Zum 30-jährigen Bestehen hatte der Dresdner Kammerchor Auftragswerke mit dem Thema „Dresdner Stimm/ung/en“ an ehemalige und aktuelle Mitglieder des Ensembles vergeben. In seinem nunmehr vierten Jubiläumskonzert in der Dreikönigskirche tauchten Chor und Zuhörer somit in ganz verschiedene Klangwelten ein, erfreulich war dabei nicht zuletzt die Anwesenheit von Oberbürgermeister Dirk Hilbert, der damit sein Interesse an Gegenwart und Zukunft solcher Dresdner Kultur unterstrich.

Gewollte technische Irritation

Am experimentellsten war Peter Motzkus’ „Motette #3“, in der er ein Lied der Berliner Sängerin Dota verarbeitet hat, den Chor aber durch gewollte technische Irritation auch auf die Probe stellte. Durch über Ohrhörer eingespielte Töne nahm der Komponist den Sängern die Fähigkeit des aufeinander Hörens, wandelte den Chor zum Klanginstrument. Motzkus‘ Fuge ist theoretisch – in der Notation – wohl eine Fuge, für den Zuhörer war dies schwer nachzuvollziehen.

Der Abend hatte mit Alexander Keuks „KAN KUN“ ungewöhnlich begonnen. Der erste Teil verarbeitet die Pegida-Facebook-Einträge eines Internetskripts. Aus dem Schauspiel kennt man Versuche, dieses Zeitgeschehen aufzunehmen, doch kann man Hass-Botschaften in Musik umsetzen? Alexander Keuk hat den kontroversen Ansatz, eine Dresdner Stimmung aufzunehmen, bewusst gewählt. Ihm folgt die via Twitter verbreitete Aussage „Wir sind im Krieg…“ des französischen Premierministers, deren „Schlagkraft“ Keuk durch langsame Tempi und auf Worten Verharren konterkariert. Auch ein chinesisches Gedicht wandelt der Komponist, bezieht das darin enthaltene Idyll auf die Realität. Den Beginn des Trauermarsches aus den „Unsterblichen Opfern“ löst Keuk auf und gibt dem aufsteigenden Dreiklang eine offene Bedeutung: Hoffnung oder Trug?
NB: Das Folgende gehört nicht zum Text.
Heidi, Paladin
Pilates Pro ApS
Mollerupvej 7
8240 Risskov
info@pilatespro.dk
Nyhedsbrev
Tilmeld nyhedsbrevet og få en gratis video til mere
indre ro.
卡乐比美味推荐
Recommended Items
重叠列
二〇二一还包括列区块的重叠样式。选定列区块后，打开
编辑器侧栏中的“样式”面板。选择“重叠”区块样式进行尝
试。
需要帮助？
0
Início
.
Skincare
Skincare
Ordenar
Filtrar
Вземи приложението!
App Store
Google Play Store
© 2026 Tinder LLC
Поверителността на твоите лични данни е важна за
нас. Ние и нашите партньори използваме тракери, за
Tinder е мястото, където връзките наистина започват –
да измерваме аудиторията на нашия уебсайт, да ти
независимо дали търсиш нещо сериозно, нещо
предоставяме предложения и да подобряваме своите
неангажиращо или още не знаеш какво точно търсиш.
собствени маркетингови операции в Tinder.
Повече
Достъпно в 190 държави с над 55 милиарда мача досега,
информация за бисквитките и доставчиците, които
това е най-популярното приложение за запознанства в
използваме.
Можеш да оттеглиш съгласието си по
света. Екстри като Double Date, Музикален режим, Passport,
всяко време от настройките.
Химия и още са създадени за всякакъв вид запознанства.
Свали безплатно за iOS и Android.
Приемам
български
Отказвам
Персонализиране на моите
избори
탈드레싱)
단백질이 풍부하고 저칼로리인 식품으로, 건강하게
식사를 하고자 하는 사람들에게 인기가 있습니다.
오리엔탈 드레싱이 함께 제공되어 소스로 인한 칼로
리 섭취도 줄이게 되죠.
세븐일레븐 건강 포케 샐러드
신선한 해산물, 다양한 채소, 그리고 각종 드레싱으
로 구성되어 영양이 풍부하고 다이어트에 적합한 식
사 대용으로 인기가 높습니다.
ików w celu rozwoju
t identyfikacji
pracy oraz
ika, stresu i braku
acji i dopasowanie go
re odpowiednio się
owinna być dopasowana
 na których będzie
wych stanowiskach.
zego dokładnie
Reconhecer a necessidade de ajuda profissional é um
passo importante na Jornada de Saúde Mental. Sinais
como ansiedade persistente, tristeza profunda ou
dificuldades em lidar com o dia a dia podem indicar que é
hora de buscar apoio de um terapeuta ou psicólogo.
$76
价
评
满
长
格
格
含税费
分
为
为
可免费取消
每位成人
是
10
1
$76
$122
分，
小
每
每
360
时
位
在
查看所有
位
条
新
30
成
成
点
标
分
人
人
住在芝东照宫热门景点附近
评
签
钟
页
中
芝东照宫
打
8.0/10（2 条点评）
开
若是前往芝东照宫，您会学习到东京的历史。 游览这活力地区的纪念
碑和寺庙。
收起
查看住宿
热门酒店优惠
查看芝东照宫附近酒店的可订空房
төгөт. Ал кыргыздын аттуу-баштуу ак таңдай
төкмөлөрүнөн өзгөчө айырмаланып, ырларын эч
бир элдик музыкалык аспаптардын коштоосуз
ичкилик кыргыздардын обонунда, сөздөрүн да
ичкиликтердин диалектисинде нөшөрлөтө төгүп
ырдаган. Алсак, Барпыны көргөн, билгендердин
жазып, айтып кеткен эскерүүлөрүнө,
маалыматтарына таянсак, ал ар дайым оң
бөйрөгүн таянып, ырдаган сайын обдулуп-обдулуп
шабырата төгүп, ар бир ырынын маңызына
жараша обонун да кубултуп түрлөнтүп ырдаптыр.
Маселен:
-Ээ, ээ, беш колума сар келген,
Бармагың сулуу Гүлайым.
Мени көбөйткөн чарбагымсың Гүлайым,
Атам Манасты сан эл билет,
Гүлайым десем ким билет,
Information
Wasser, Schweigen, Schatten

Alle vier Komponisten schafften Bezüge durch Zitate. Silke Fraikin hat „Nachtgesänge für gemischten Chor“ geschrieben, lässt die Verse nicht in Zeilen singen, sondern über einer vokalen Grundierung ablaufen, hebt durch Lücken, Rückungen und Betonungen Schlüsselworte wie „Wasser“, „Schweigen“ und „Schatten“ hervor. Sie nimmt deutlich Bezug auf die Tradition eines Brahms und Schumann, verankert ihr Werk durch Einleitungen und Struktur aber auch in unserer Zeit.
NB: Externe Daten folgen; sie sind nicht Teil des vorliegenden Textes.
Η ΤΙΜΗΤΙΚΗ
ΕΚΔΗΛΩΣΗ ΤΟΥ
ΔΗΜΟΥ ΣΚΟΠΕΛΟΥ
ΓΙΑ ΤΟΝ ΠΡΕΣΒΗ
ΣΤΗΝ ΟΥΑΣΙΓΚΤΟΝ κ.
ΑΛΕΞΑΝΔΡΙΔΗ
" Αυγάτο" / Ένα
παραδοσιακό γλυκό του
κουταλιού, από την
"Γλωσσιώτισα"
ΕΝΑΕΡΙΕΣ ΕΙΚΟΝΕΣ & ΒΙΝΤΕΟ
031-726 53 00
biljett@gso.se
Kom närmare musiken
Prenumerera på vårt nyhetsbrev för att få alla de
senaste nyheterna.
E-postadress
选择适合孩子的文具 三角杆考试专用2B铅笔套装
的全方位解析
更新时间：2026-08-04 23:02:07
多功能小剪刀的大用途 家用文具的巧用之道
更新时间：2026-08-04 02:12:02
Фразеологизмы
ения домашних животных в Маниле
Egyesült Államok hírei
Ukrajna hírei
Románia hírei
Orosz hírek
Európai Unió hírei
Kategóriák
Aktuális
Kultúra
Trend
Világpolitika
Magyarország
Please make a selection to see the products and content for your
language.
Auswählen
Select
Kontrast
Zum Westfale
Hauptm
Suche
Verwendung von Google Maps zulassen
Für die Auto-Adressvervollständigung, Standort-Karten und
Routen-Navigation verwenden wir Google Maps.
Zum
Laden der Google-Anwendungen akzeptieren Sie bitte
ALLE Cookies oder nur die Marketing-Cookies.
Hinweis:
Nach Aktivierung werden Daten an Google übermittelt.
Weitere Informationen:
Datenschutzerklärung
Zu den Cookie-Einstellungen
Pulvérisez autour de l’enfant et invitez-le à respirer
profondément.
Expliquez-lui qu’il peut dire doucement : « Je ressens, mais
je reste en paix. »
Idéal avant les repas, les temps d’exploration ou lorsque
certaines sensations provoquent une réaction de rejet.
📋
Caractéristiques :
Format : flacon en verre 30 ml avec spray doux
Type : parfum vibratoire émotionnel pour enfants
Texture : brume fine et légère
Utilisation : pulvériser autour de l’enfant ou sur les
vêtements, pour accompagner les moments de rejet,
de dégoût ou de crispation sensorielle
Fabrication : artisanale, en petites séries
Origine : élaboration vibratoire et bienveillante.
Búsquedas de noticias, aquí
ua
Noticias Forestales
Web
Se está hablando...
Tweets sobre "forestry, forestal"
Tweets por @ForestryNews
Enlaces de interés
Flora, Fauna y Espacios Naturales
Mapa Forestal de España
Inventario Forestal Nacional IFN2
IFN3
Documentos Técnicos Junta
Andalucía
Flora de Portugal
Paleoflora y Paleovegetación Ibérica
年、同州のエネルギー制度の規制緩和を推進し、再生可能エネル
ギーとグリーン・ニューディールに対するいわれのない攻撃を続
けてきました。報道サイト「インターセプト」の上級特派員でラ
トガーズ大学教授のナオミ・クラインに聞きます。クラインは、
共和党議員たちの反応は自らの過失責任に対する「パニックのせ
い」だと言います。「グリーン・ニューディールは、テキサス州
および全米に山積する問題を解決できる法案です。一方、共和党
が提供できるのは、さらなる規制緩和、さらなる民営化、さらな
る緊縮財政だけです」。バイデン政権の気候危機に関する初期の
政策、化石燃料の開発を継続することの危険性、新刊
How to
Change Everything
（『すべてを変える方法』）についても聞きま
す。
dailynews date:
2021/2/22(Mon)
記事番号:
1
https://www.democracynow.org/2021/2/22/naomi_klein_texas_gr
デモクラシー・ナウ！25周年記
Karsten Gundermanns Vertonung von Sonetten Andreas Gryphius‘ entfernt sich nach polyphonem Beginn mehr und mehr vom Gewohnten, wird immer freier, rhythmisch betonter, wogender und fremder, wobei der Komponist die fremden Elemente nicht aufeinander prallen lässt, sondern seine Musik damit bereichert. In der Synthese von Text und Musik ist seine „Gryphiade“ wohl das eingängigste der vier in diesem Konzert uraufgeführten Werke gewesen.
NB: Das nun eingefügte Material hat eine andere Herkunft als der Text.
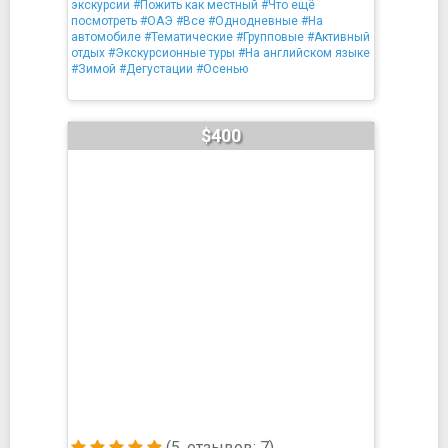
экскурсии
#Пожить как местный
#Что ещё
посмотреть
#ОАЭ
#Все
#Однодневные
#На
автомобиле
#Тематические
#Групповые
#Активный
отдых
#Экскурсионные туры
#На английском языке
#Зимой
#Дегустации
#Осенью
$400
(5, отзывов: 7)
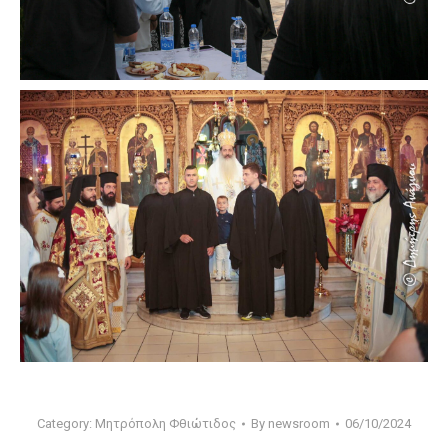
Category:
Μητρόπολη Φθιώτιδος
By
newsroom
06/10/2024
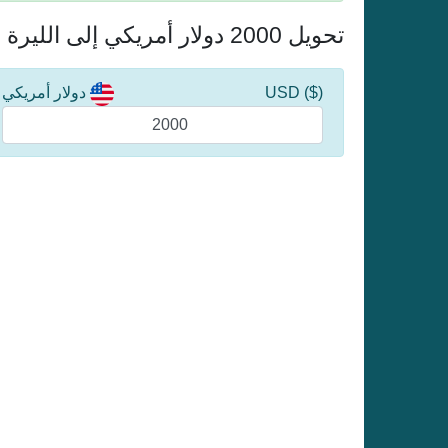
تحويل 2000 دولار أمريكي إلى الليرة التركية
($) USD
دولار أمريكي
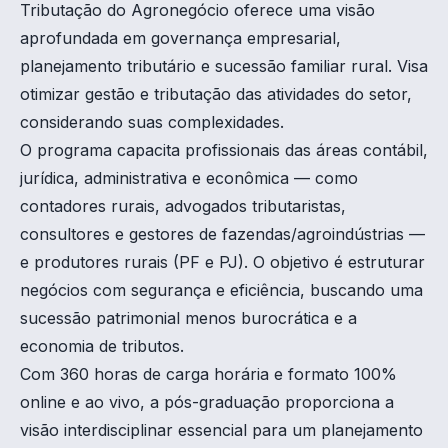
Tributação do Agronegócio oferece uma visão
aprofundada em governança empresarial,
planejamento tributário e sucessão familiar rural. Visa
otimizar gestão e tributação das atividades do setor,
considerando suas complexidades.
O programa capacita profissionais das áreas contábil,
jurídica, administrativa e econômica — como
contadores rurais, advogados tributaristas,
consultores e gestores de fazendas/agroindústrias —
e produtores rurais (PF e PJ). O objetivo é estruturar
negócios com segurança e eficiência, buscando uma
sucessão patrimonial menos burocrática e a
economia de tributos.
Com 360 horas de carga horária e formato 100%
online e ao vivo, a pós-graduação proporciona a
visão interdisciplinar essencial para um planejamento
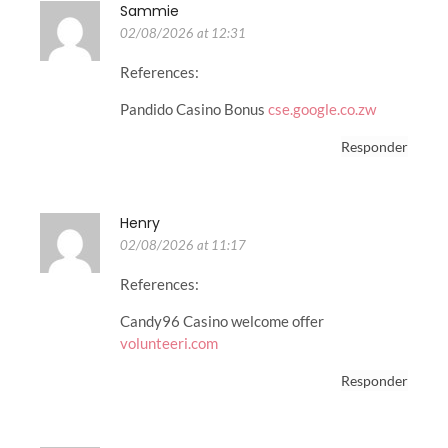
Sammie
02/08/2026 at 12:31
References:
Pandido Casino Bonus
cse.google.co.zw
Responder
Henry
02/08/2026 at 11:17
References:
Candy96 Casino welcome offer
volunteeri.com
Responder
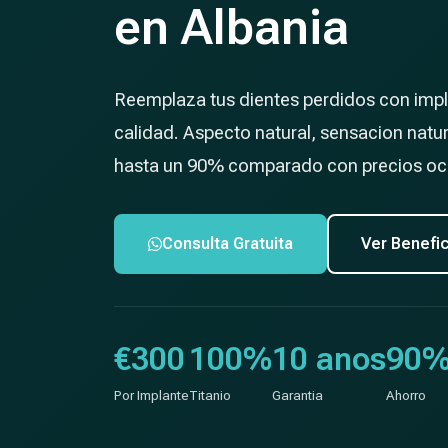
en Albania
Reemplaza tus dientes perdidos con impla
calidad. Aspecto natural, sensacion natur
hasta un 90% comparado con precios oc
Consulta Gratuita
Ver Benefi
€300
100%
10 anos
90
Por Implante
Titanio
Garantia
Ahorro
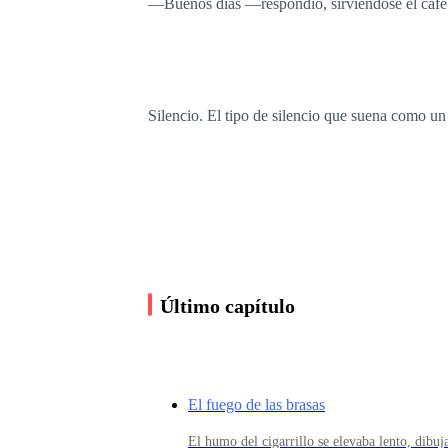
—Buenos días —respondió, sirviéndose el café 
Silencio. El tipo de silencio que suena como un
Ella lo observó unos segundos más. Ese hombre 
—¿Y tú? —preguntó él sin mirarla—. ¿Cómo va
Último capítulo
Una pregunta tan rara que casi le pareció una p
El fuego de las brasas
—Bien. Estoy pensando en contratar a alguien 
El humo del cigarrillo se elevaba lento, dibu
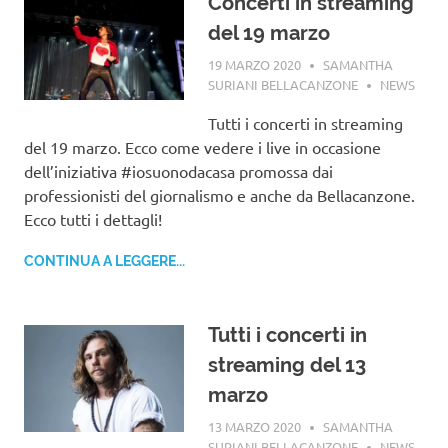
Concerti in streaming
del 19 marzo
19 MARZO 2020
SAMANTHA
SURIANI BELLACANZONE
NEWS
Tutti i concerti in streaming
del 19 marzo. Ecco come vedere i live in occasione
dell’iniziativa #iosuonodacasa promossa dai
professionisti del giornalismo e anche da Bellacanzone.
Ecco tutti i dettagli!
CONTINUA A LEGGERE...
Tutti i concerti in
streaming del 13
marzo
13 MARZO 2020
SAMANTHA
SURIANI BELLACANZONE
NEWS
Der Abend zeugte von der Nachhaltigkeit der Chorarbeit des Dresdner Kammerchores und hat eine essentielle Qualität vorgeführt: die Fähigkeit, sich gemeinsam auf Neues einzustellen, Werke zu erarbeiten. Vielleicht klang nicht alles „schön“, doch sollten „Dresdner Stimm/ung/en“ das Unschöne keineswegs ausschließen. Angesichts der Fülle und Anforderung der Stücke war es beeindruckend, wie wandelbar und (viel)stimmig sich der Dresdner Kammerchor erneut zeigte. Das Publikum in der Dreikönigskirche war beeindruckt und begeistert.